In fact, says Budu, Stalin thinks of himself as a dyed-in-the-wool conservative. He married his first wife (Budu's Aunt Keke) in church to please his mother. When a friend felt that Stalin was spanking his son Vassily (now air commander of the Moscow military district) too severely, Stalin retorted: "I'm the father of this little brat and . . . he's going to be brought up in the Georgian fashion. I'm not going to have him turn into a ruffian—like the sons of most of our high officials!"

He is also something of a stickler for patriotic traditions. On a wall in one room of his Gorinka estate, about 25 miles outside of Moscow, hangs a pink marble plaque which reads: "Emperor Alexander I, the Blessed Czar of all the Russias, danced in this room after having defeated the armies of Bonaparte in the Patriotic War." When his second wife tried to rip it down, Stalin said: "I'm a Georgian, so I must show great respect for all the relics of Russian history." One Bolshevik relic, the embalmed body of Lenin, is now a fake, says Budu. When the real body began to deteriorate rapidly at the beginning of World War II, Stalin was afraid the people would "take it as a bad sign." A perfect likeness was made and Lenin's body was cremated, the ashes placed in an urn and submerged in the Volga near his birthplace.

"Trotsky Hated Us." Stalin rationalized the great purges of '37 and '38 to Budu as simply part of a moral cleanup. "The French Revolution collapsed because of the degeneration of the morals of its leaders, who surrounded themselves with loose women." Trotsky, he said, was "not corrupt . . . but he carries within himself another danger that a popular revolution can't tolerate: he's an individualist to his fingertips, a hater of the masses ... He hated us and he despised us . . ."

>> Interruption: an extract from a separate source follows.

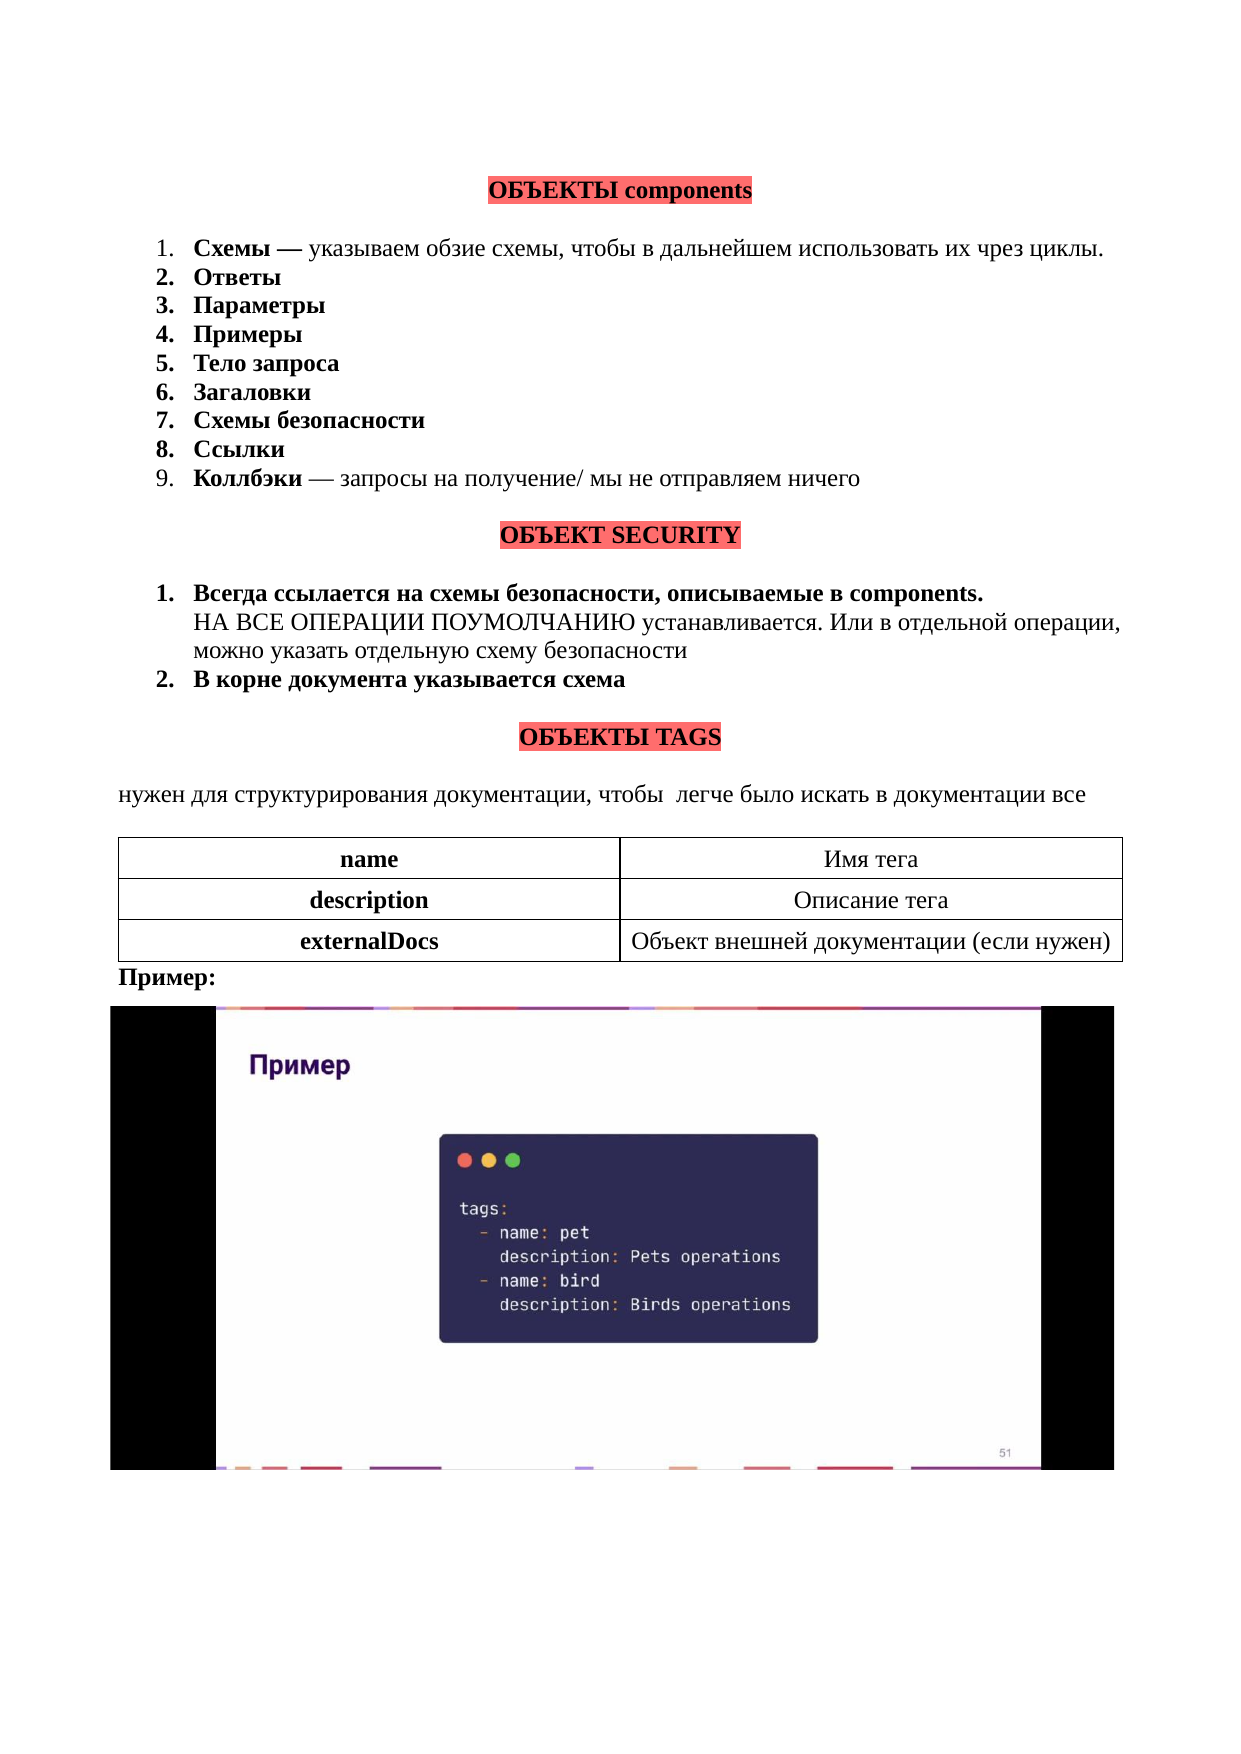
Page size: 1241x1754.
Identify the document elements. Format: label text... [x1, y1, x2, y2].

Never in really good health since 1936, Stalin had a bad heart attack at Potsdam, Budu says. In addition, he suffers from asthma and insomnia. He was in a state of collapse after the Yalta Conference, where, says Budu again, the "Churchill-Stalin vodka-drinking duel had been bad for him." "I'm younger than Churchill," he said, "and I don't admit his superiority even in the matter of how much alcohol we can take." From about that time, Budu implies, the Soviet Union has been run pretty much by the Molotov-Malenkov axis, even though Stalin used to complain that "Molotov is no good at ending arguments, only at starting them . . . Sometimes he is really unbearable."